# Homemade Tartar Sauce (my favorite!)



## SherryT (Nov 14, 2022)

Ingredients​
1 cup mayonnaise
1 TBSP Dijon mustard
1 1/2 tsp lemon juice (bottled is fine, fresh is better)
2 TBSP chopped dill pickle (not relish)
1 TBSP chopped capers
salt and pepper to taste
Instructions​
Combine all ingredients and mix well.
Refrigerate for at least 12 hours before serving.


----------



## SmokinAl (Nov 15, 2022)

Sounds like a great recipe, thanks for posting it!
Will give it a try!
Al


----------



## tbern (Nov 15, 2022)

looks very good, thanks for sharing it!!


----------



## sawhorseray (Nov 15, 2022)

Been making it for about 30 years that way, tho I go with sweet pickle relish, never buy dills. Chopped onion instead of capers too. RAY


----------



## HalfSmoked (Nov 15, 2022)

Sounds great thanks,

Warren


----------



## Fueling Around (Dec 12, 2022)

Missed this go around.
I make my own tartar too.  I use Duke's mayo.
For a different kick, I've used Famous Dave's spicy pickles.
There is no substitute for the capers.

Thanks


----------



## clifish (Dec 12, 2022)

SherryT said:


> Ingredients​
> 1 cup mayonnaise
> 1 TBSP Dijon mustard
> 1 1/2 tsp lemon juice (bottled is fine, fresh is better)
> ...


That is about the same recipe I use.  If it is for only me I will chop up some of my ghost pepper pickles for it.


----------



## Retired Spook (Dec 12, 2022)

Fueling Around said:


> Missed this go around.
> I make my own tartar too.  I use Duke's mayo.
> For a different kick, I've used Famous Dave's spicy pickles.
> There is no substitute for the capers.
> ...


Duke's is THE Mayo.


----------



## clifish (Dec 12, 2022)

Retired Spook said:


> Duke's is THE Mayo.


I have never seen it for sale here in NY


----------



## Fueling Around (Dec 12, 2022)

Duke's mayo


clifish said:


> I have never seen it for sale here in NY


Really? Check the bottom shelf for the black and yellow label.
Wife was adamant about Hellmann's  (Best Foods when we lived in Seattle) but it was not the same and I couldn't get Duke's. 
Now I can get Duke's both in Florida and Minnesota.  Once she tried it oh yeah.
Biggest taste change is NO sugar so Keto friendly and a bit acidic which compliments most foods. Use a glycemic friendly sweetener for cole slaw.  Don't need any sweetener for HV Ranch mixings


----------



## clifish (Dec 12, 2022)

Fueling Around said:


> Duke's mayo
> 
> Really? Check the bottom shelf for the black and yellow label.
> Wife was adamant about Hellmann's  (Best Foods when we lived in Seattle) but it was not the same and I couldn't get Duke's.
> ...


Just check their website and nothing in any stores near me,  closest is CT.


----------



## Bigtank (Dec 12, 2022)

Duke's is not in Iowa never heard of it.  But now I'll watch for it.


----------



## cmayna (Dec 12, 2022)

Thanks for the recipe ideas.  Use a lot of tartar sauce on the tons of fish we eat and I'm always looking for ways to improve it.

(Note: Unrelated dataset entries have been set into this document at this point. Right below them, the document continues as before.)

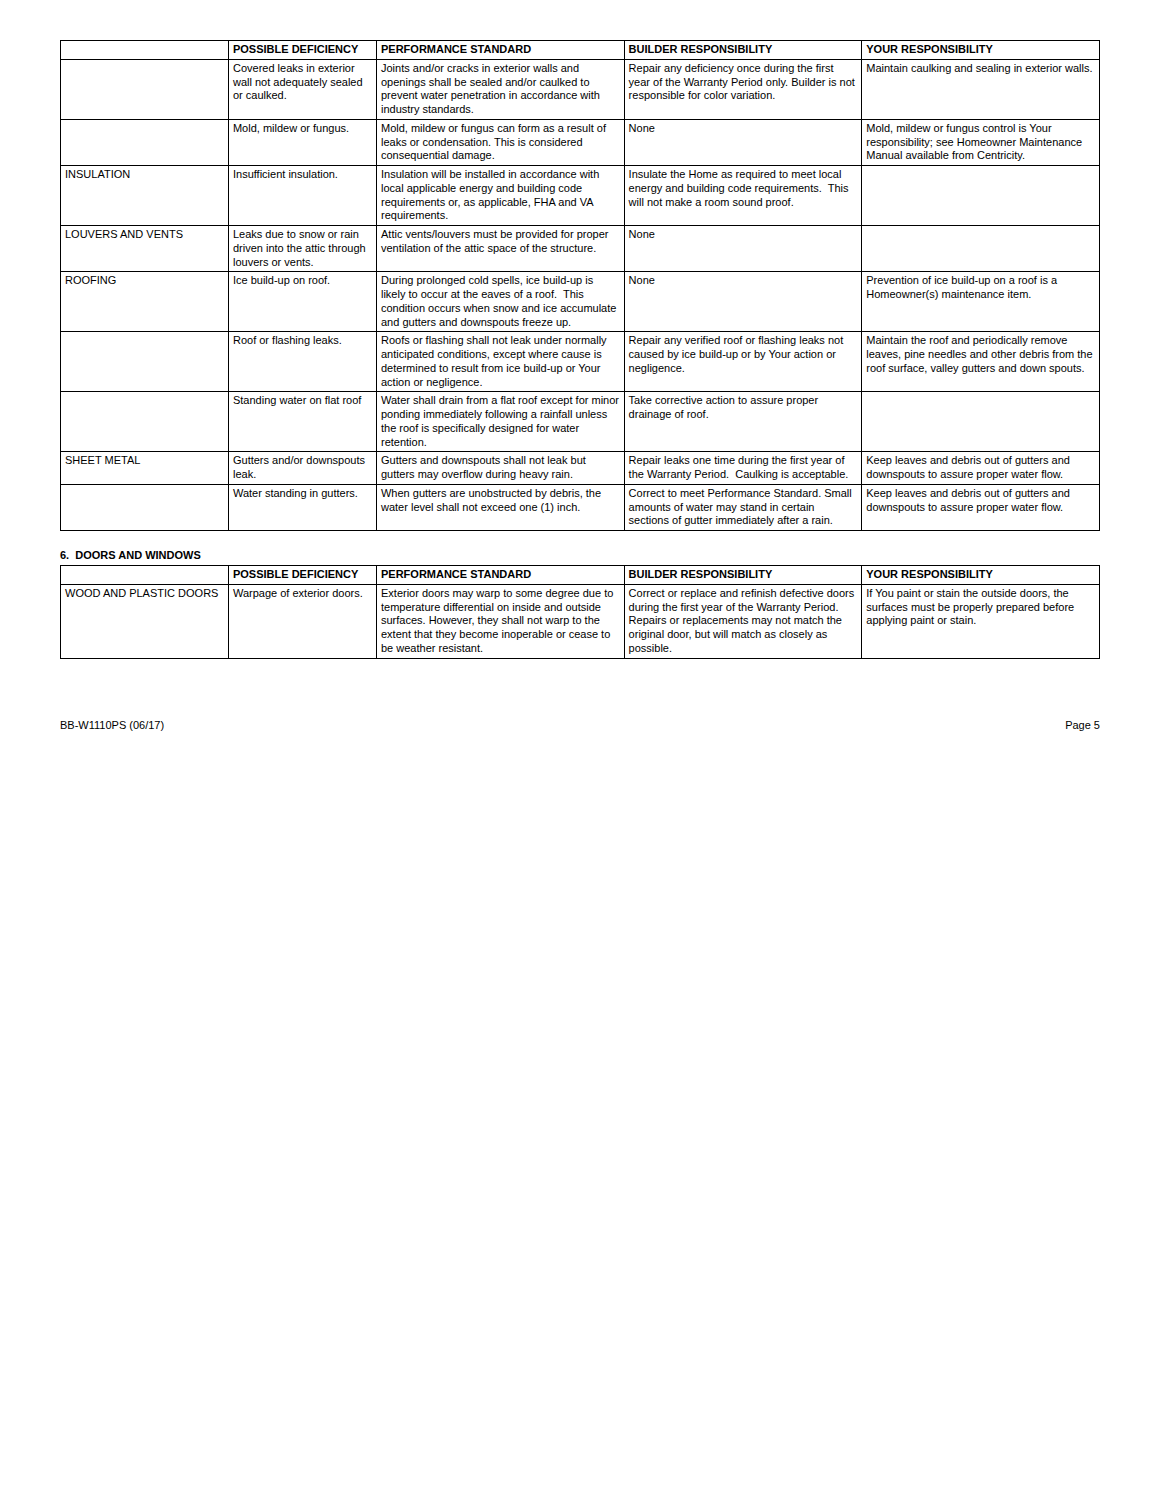| | POSSIBLE DEFICIENCY | PERFORMANCE STANDARD | BUILDER RESPONSIBILITY | YOUR RESPONSIBILITY |
| --- | --- | --- | --- | --- |
| | Covered leaks in exterior wall not adequately sealed or caulked. | Joints and/or cracks in exterior walls and openings shall be sealed and/or caulked to prevent water penetration in accordance with industry standards. | Repair any deficiency once during the first year of the Warranty Period only. Builder is not responsible for color variation. | Maintain caulking and sealing in exterior walls. |
| | Mold, mildew or fungus. | Mold, mildew or fungus can form as a result of leaks or condensation. This is considered consequential damage. | None | Mold, mildew or fungus control is Your responsibility; see Homeowner Maintenance Manual available from Centricity. |
| INSULATION | Insufficient insulation. | Insulation will be installed in accordance with local applicable energy and building code requirements or, as applicable, FHA and VA requirements. | Insulate the Home as required to meet local energy and building code requirements. This will not make a room sound proof. | |
| LOUVERS AND VENTS | Leaks due to snow or rain driven into the attic through louvers or vents. | Attic vents/louvers must be provided for proper ventilation of the attic space of the structure. | None | |
| ROOFING | Ice build-up on roof. | During prolonged cold spells, ice build-up is likely to occur at the eaves of a roof. This condition occurs when snow and ice accumulate and gutters and downspouts freeze up. | None | Prevention of ice build-up on a roof is a Homeowner(s) maintenance item. |
| | Roof or flashing leaks. | Roofs or flashing shall not leak under normally anticipated conditions, except where cause is determined to result from ice build-up or Your action or negligence. | Repair any verified roof or flashing leaks not caused by ice build-up or by Your action or negligence. | Maintain the roof and periodically remove leaves, pine needles and other debris from the roof surface, valley gutters and down spouts. |
| | Standing water on flat roof | Water shall drain from a flat roof except for minor ponding immediately following a rainfall unless the roof is specifically designed for water retention. | Take corrective action to assure proper drainage of roof. | |
| SHEET METAL | Gutters and/or downspouts leak. | Gutters and downspouts shall not leak but gutters may overflow during heavy rain. | Repair leaks one time during the first year of the Warranty Period. Caulking is acceptable. | Keep leaves and debris out of gutters and downspouts to assure proper water flow. |
| | Water standing in gutters. | When gutters are unobstructed by debris, the water level shall not exceed one (1) inch. | Correct to meet Performance Standard. Small amounts of water may stand in certain sections of gutter immediately after a rain. | Keep leaves and debris out of gutters and downspouts to assure proper water flow. |
6. DOORS AND WINDOWS
| | POSSIBLE DEFICIENCY | PERFORMANCE STANDARD | BUILDER RESPONSIBILITY | YOUR RESPONSIBILITY |
| --- | --- | --- | --- | --- |
| WOOD AND PLASTIC DOORS | Warpage of exterior doors. | Exterior doors may warp to some degree due to temperature differential on inside and outside surfaces. However, they shall not warp to the extent that they become inoperable or cease to be weather resistant. | Correct or replace and refinish defective doors during the first year of the Warranty Period. Repairs or replacements may not match the original door, but will match as closely as possible. | If You paint or stain the outside doors, the surfaces must be properly prepared before applying paint or stain. |
BB-W1110PS (06/17) Page 5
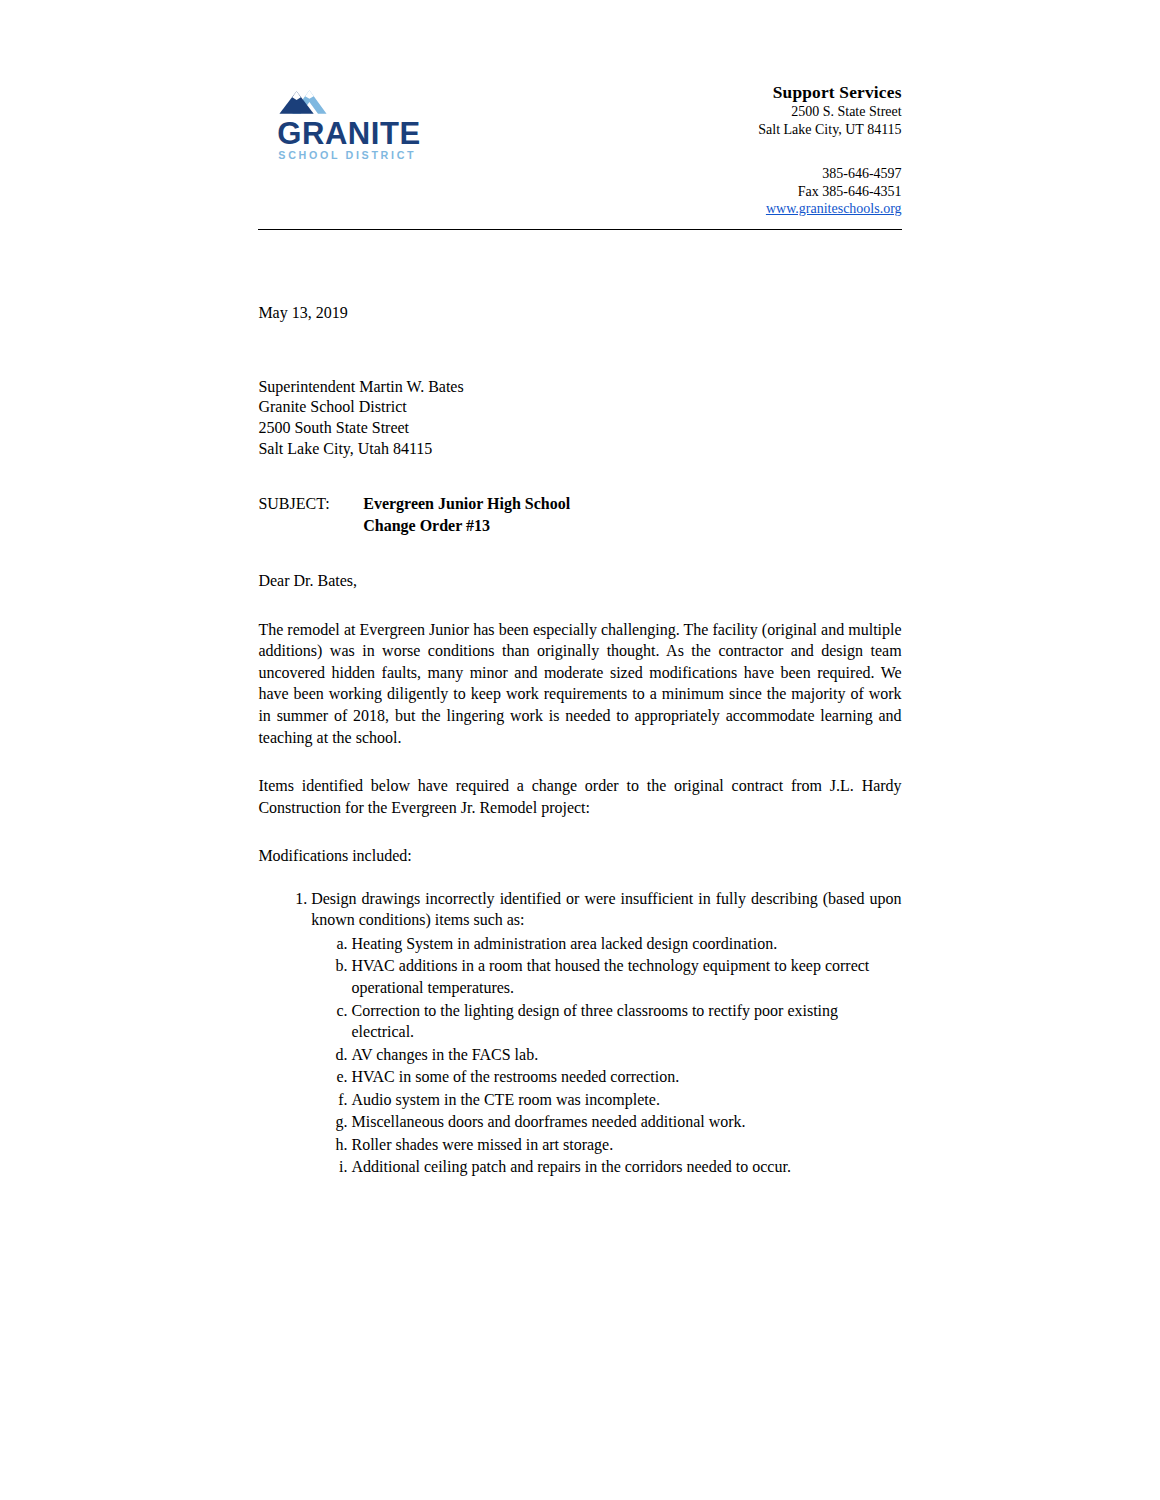GRANITE SCHOOL DISTRICT
Support Services
2500 S. State Street
Salt Lake City, UT 84115
385-646-4597
Fax 385-646-4351
www.graniteschools.org
May 13, 2019
Superintendent Martin W. Bates
Granite School District
2500 South State Street
Salt Lake City, Utah 84115
SUBJECT:
Evergreen Junior High School
Change Order #13
Dear Dr. Bates,
The remodel at Evergreen Junior has been especially challenging. The facility (original and multiple additions) was in worse conditions than originally thought. As the contractor and design team uncovered hidden faults, many minor and moderate sized modifications have been required. We have been working diligently to keep work requirements to a minimum since the majority of work in summer of 2018, but the lingering work is needed to appropriately accommodate learning and teaching at the school.
Items identified below have required a change order to the original contract from J.L. Hardy Construction for the Evergreen Jr. Remodel project:
Modifications included:
Design drawings incorrectly identified or were insufficient in fully describing (based upon known conditions) items such as:
Heating System in administration area lacked design coordination.
HVAC additions in a room that housed the technology equipment to keep correct operational temperatures.
Correction to the lighting design of three classrooms to rectify poor existing electrical.
AV changes in the FACS lab.
HVAC in some of the restrooms needed correction.
Audio system in the CTE room was incomplete.
Miscellaneous doors and doorframes needed additional work.
Roller shades were missed in art storage.
Additional ceiling patch and repairs in the corridors needed to occur.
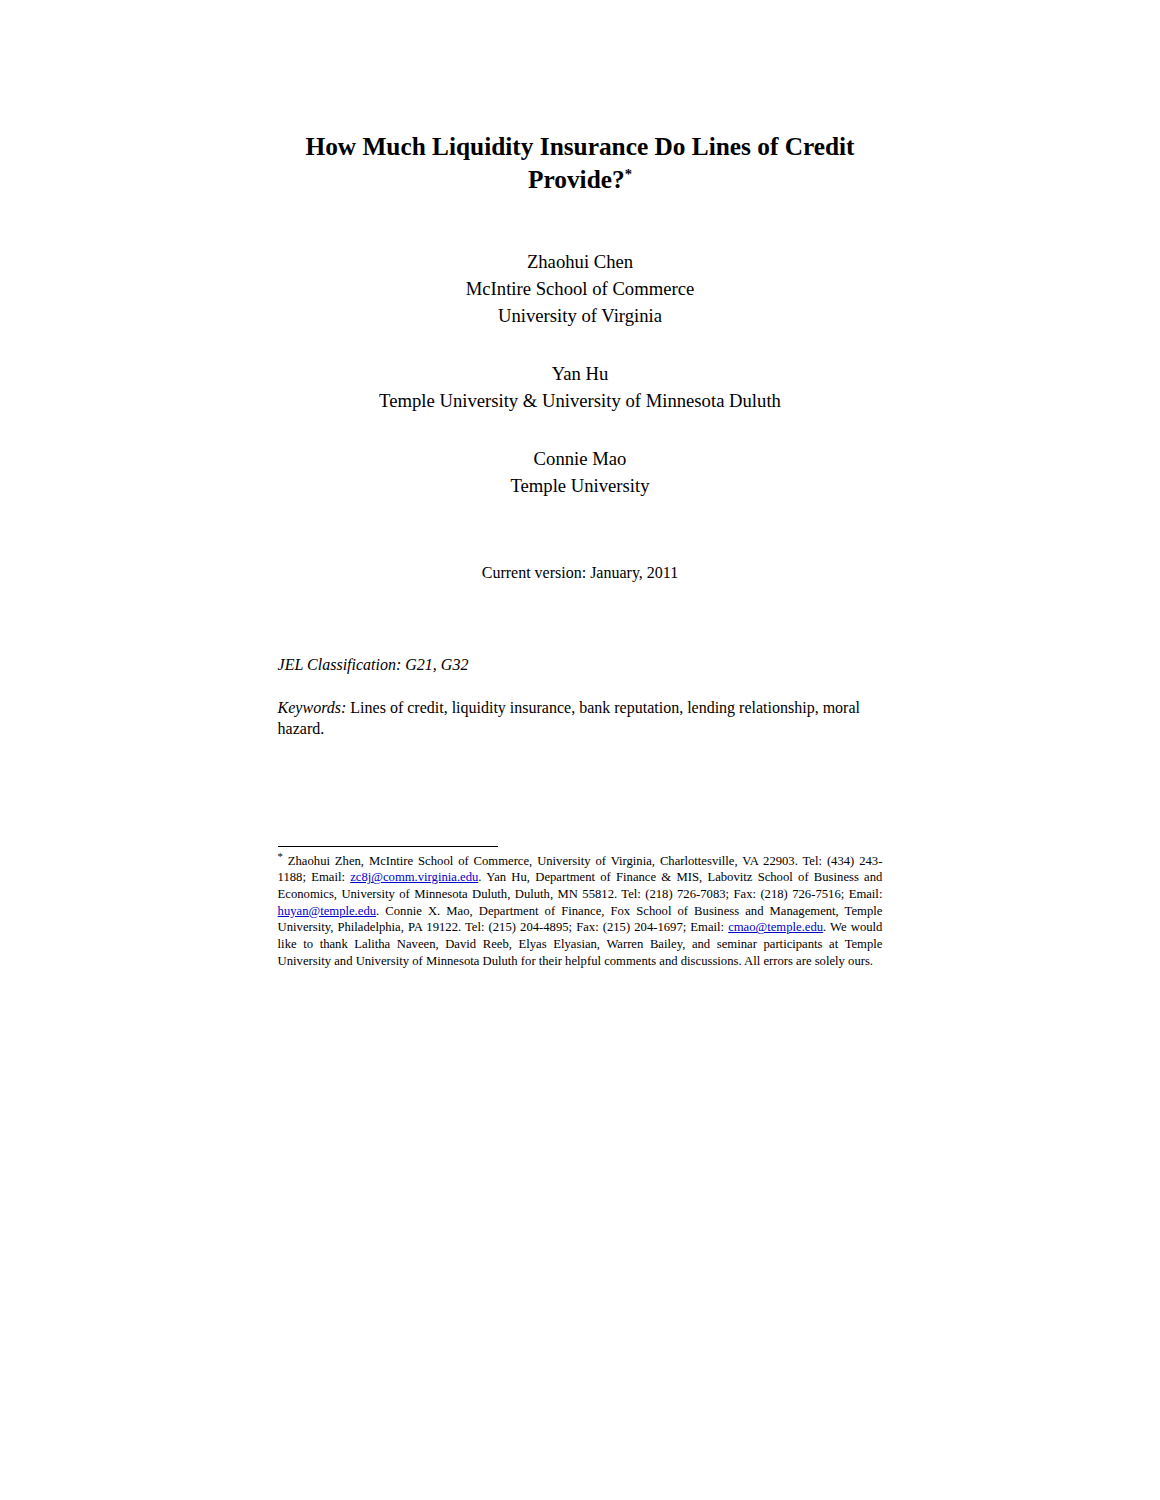How Much Liquidity Insurance Do Lines of Credit
Provide?*
Zhaohui Chen
McIntire School of Commerce
University of Virginia
Yan Hu
Temple University & University of Minnesota Duluth
Connie Mao
Temple University
Current version: January, 2011
JEL Classification: G21, G32
Keywords: Lines of credit, liquidity insurance, bank reputation, lending relationship, moral hazard.
* Zhaohui Zhen, McIntire School of Commerce, University of Virginia, Charlottesville, VA 22903. Tel: (434) 243-1188; Email: zc8j@comm.virginia.edu. Yan Hu, Department of Finance & MIS, Labovitz School of Business and Economics, University of Minnesota Duluth, Duluth, MN 55812. Tel: (218) 726-7083; Fax: (218) 726-7516; Email: huyan@temple.edu. Connie X. Mao, Department of Finance, Fox School of Business and Management, Temple University, Philadelphia, PA 19122. Tel: (215) 204-4895; Fax: (215) 204-1697; Email: cmao@temple.edu. We would like to thank Lalitha Naveen, David Reeb, Elyas Elyasian, Warren Bailey, and seminar participants at Temple University and University of Minnesota Duluth for their helpful comments and discussions. All errors are solely ours.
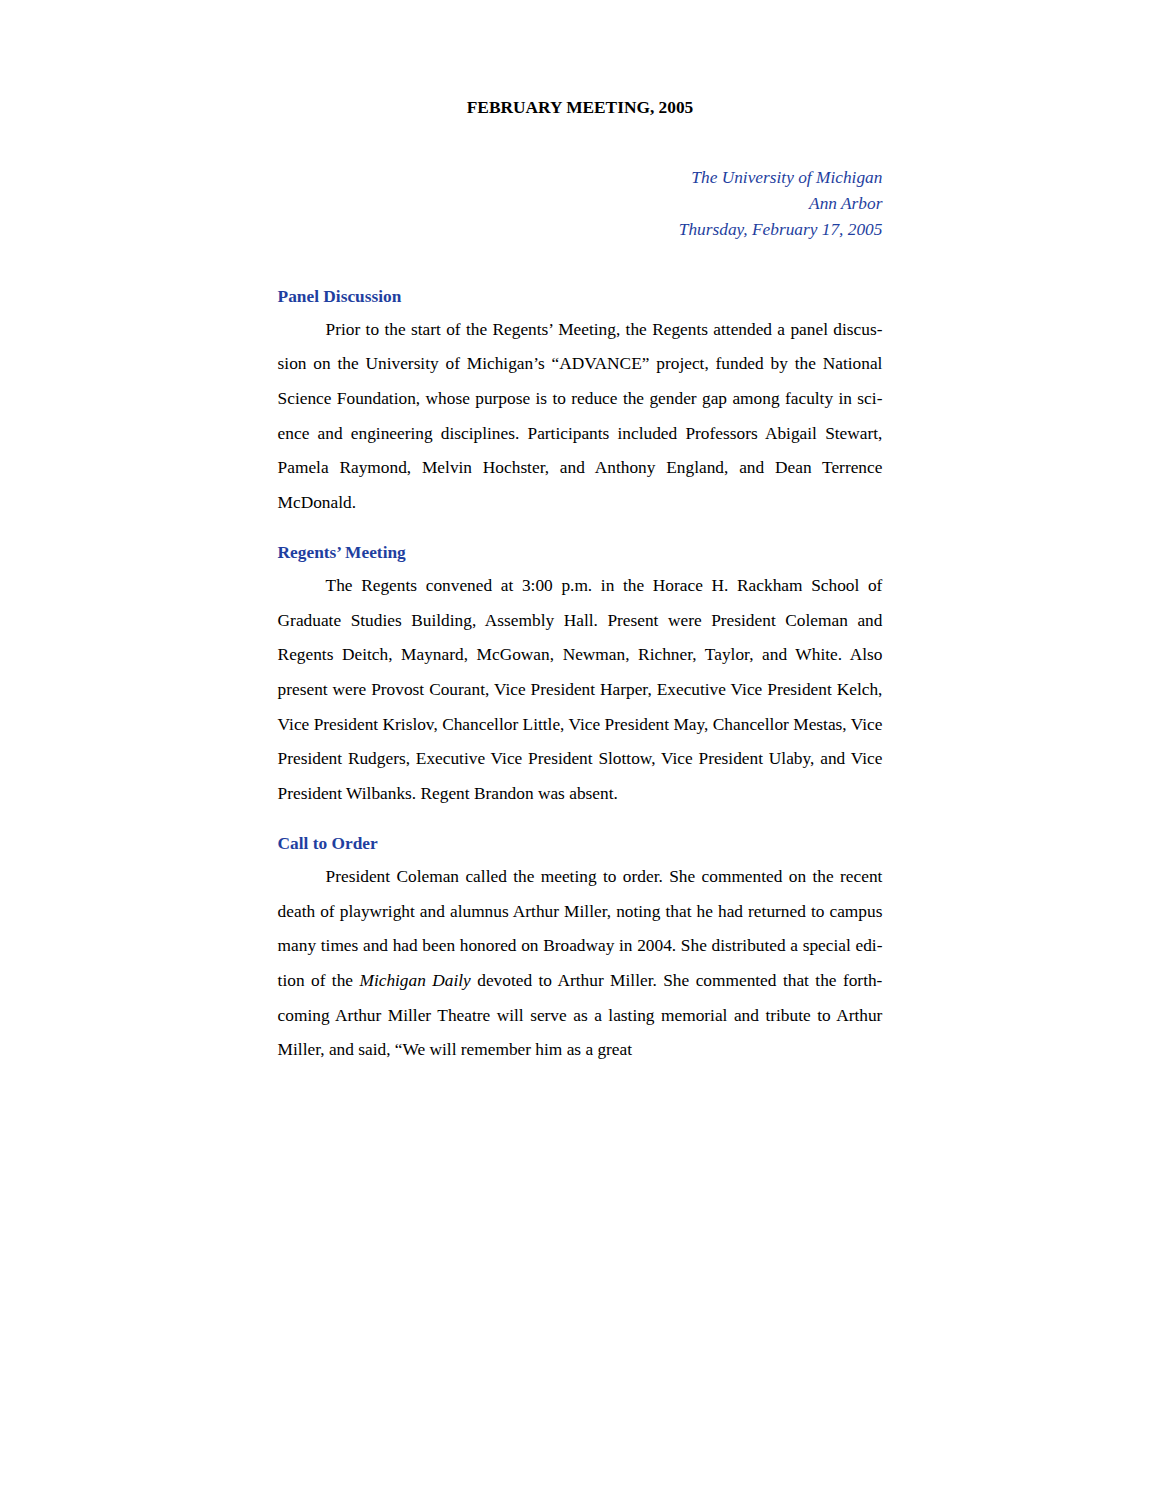FEBRUARY MEETING, 2005
The University of Michigan
Ann Arbor
Thursday, February 17, 2005
Panel Discussion
Prior to the start of the Regents’ Meeting, the Regents attended a panel discussion on the University of Michigan’s “ADVANCE” project, funded by the National Science Foundation, whose purpose is to reduce the gender gap among faculty in science and engineering disciplines. Participants included Professors Abigail Stewart, Pamela Raymond, Melvin Hochster, and Anthony England, and Dean Terrence McDonald.
Regents’ Meeting
The Regents convened at 3:00 p.m. in the Horace H. Rackham School of Graduate Studies Building, Assembly Hall. Present were President Coleman and Regents Deitch, Maynard, McGowan, Newman, Richner, Taylor, and White. Also present were Provost Courant, Vice President Harper, Executive Vice President Kelch, Vice President Krislov, Chancellor Little, Vice President May, Chancellor Mestas, Vice President Rudgers, Executive Vice President Slottow, Vice President Ulaby, and Vice President Wilbanks. Regent Brandon was absent.
Call to Order
President Coleman called the meeting to order. She commented on the recent death of playwright and alumnus Arthur Miller, noting that he had returned to campus many times and had been honored on Broadway in 2004. She distributed a special edition of the Michigan Daily devoted to Arthur Miller. She commented that the forthcoming Arthur Miller Theatre will serve as a lasting memorial and tribute to Arthur Miller, and said, “We will remember him as a great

BTW,  Amazon carries Dukes mayo.


----------



## Fueling Around (Dec 12, 2022)

Bigtank said:


> Duke's is not in Iowa never heard of it.  But now I'll watch for it.









Sorry.  I had to do it.
I must be fortunate to get it in the NW sticks of Minnesota.  Local grocery chain used to carry, but the Wally Mart stocks..


----------



## Tinner340 (Dec 13, 2022)

I will definitely give it a try!! thanks for the recipe.


----------



## Bigtank (Dec 13, 2022)

Fueling Around said:


> View attachment 651050
> 
> Sorry.  I had to do it.
> I must be fortunate to get it in the NW sticks of Minnesota.  Local grocery chain used to carry, but the Wally Mart stocks..


That's ok, Iowa got a new Zoo we put fence around Minnesota.  lol  I will check Wally World.


----------



## Retired Spook (Dec 13, 2022)

clifish said:


> I have never seen it for sale here in NY


Definitely top shelf mayo - like Hellman’s used to be when we were kids, before Wall Street took over and sucked every fraction of a penny of value they could out of the ingredients and work force...

I would give Duke's a try... before... you know.


----------



## Brokenhandle (Dec 13, 2022)

Never found it here in Iowa before either but have ordered it from Amazon many times...love the stuff! Currently out of it though. We first tried it just to see what all the hype was about...now we know. 

And now we also know why 

 Fueling Around
  is kicked out of MN a few months of the year...just too ornery lol!   

Ryan


----------



## dls1 (Dec 14, 2022)

SherryT said:


> Ingredients​
> 1 cup mayonnaise
> 1 TBSP Dijon mustard
> 1 1/2 tsp lemon juice (bottled is fine, fresh is better)
> ...



That's a solid recipe Sherry, and somewhat similar to the one I use. I add some minced garlic and shallot, and use cornichons instead of dill pickles. I also double the amount of capers. Regarding the mayo, I do a 50/50 blend of mayo and sour cream, and the mayo's usually homemade though, in a pinch, I'll use Hellman's. Tried Duke's once and didn't care for it. Must have been one of those "acquired taste" things that I wasn't anxious too acquire.


----------